Private publicist media are doing well. In particular, they are seeing a tailwind when it comes to getting users to pay for digital subscriptions. But they want a bigger share of ad revenue, and they can get it from data. That was one of the messages at an international media conference, INMA, in Copenhagen recently.
Traditionally, private media have held the lion’s share of the advertising market – until Google and Facebook started eating their way into market share. Their share of ad revenue in Denmark was 25% in 2015 and is expected to be over 60% by 2025. If media are to get a bigger chunk, they believe they need to do what the two tech giants are doing; acquire more data. And how do you do that? By getting more active users and getting them to log in
For a couple of decades, the tech giants – and in their footsteps also the media – have been getting lots of so-called third-party data, i.e. data they collect by tracking users from website to website using third-party cookies. These cookies are being phased out because many users are fed up with the surveillance, and then the legislation is tightening. So, the fight is now about first-party data. That is, the data you give yourself when you log in.
Norwegian Amedia, which publishes a wide range of newspapers in print and online, also spoke at the conference in Copenhagen. The group’s smart data strategy has attracted many users to log in and it sits on 130 data points on each user. Data is used to analyse content, get users to convert to payment and at the same time provide them with personalised content and advertising.
However, the desire for more digital ad revenue is challenging the serious media. On the one hand, they risk that their users get tired of their data harvesting and thus quit. On the other hand, they risk losing credibility with their paying customers, because the digital content becomes poorer with headlines that can generate the necessary traffic.
You’ve probably experienced this yourself.

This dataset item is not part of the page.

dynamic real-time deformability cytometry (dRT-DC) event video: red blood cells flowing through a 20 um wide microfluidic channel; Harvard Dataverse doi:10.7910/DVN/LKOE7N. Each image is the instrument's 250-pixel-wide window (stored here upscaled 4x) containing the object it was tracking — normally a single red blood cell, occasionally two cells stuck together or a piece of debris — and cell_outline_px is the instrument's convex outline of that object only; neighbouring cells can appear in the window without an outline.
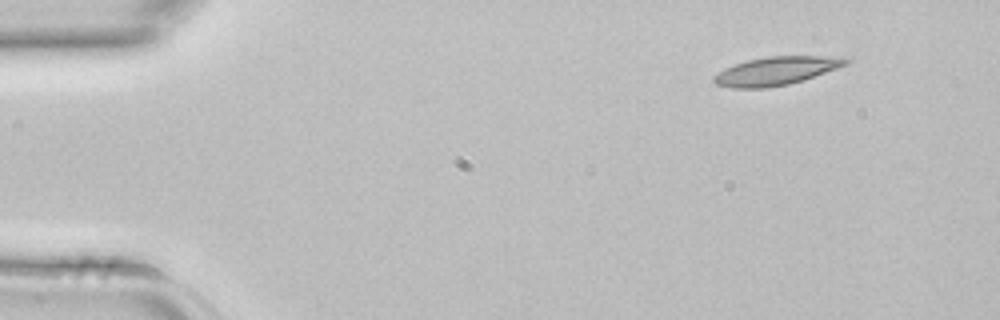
{"species": "common noctule bat (a hibernating species)", "species_latin": "Nyctalus noctula", "temperature_condition": "room temperature", "stored_images_in_passage": 4, "camera_frame_rate_fps": 3000, "um_per_image_px": 0.085, "animal": {"sex": "female", "body_mass_g": 22.7, "forearm_length_mm": 54.2}, "frame": {"image": 1, "passage_image": 1, "time_ms": 0.0, "image_size_px": [1000, 320], "cell_outline_px": [[852, 60], [848, 64], [804, 80], [788, 84], [768, 88], [732, 88], [716, 84], [712, 80], [712, 76], [724, 68], [748, 60], [768, 56], [820, 56]], "centroid_in_image_um": [65.91, 6.04], "position_along_channel_um": 19.1, "area_um2": 21.62}}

Annoying headlines designed to entice you to click, clickbait as it’s called. Here are three examples: it caused deep concern among parents with schoolchildren: Now the government is dropping it. They live in a very special house – and don’t feel the high energy prices at all. How the hell does he get his hands on so many millions?
Clickbait, however, is something tabloid newspapers excel at most. It might work for those living purely off ad revenue. But does it make sense for more serious publications, whose users are may be scared away by the digital bait?
“I’m annoyed that as a paying customer of Politiken I have to have my intelligence insulted. The headlines in the printed newspaper are sober and descriptive, but on pol.dk they are meaningless and contentless”, wrote Søren Ladegaard on pol.dk in August, referring to the clickbait headlines. Many customers agreed, and according to media analyst Thomas Baekdal, who highlights the example in a recent analysis, there are still many headlines on the frontpage of pol.dk that have an element of clickbait, but this author notes that it has actually improved.
The serious media are thus balancing on a knife-edge when they want more ad revenue and data while maintaining credibility as a serious media.
What is the solution?
Well Thomas Baekdahl has only one: drop traffic metrics and go for lifetime subscribers.
Perhaps Søren Ladegaard, who says he has cancelled his Politiken subscription, actually has a better idea: To make two digital headlines. One for the free and one for the paying. It would also mean that more could be claimed for the paying on the website. Not only with informative headlines, but also with less annoying ads and, not least, with dialogue with users who actually have a lot to offer.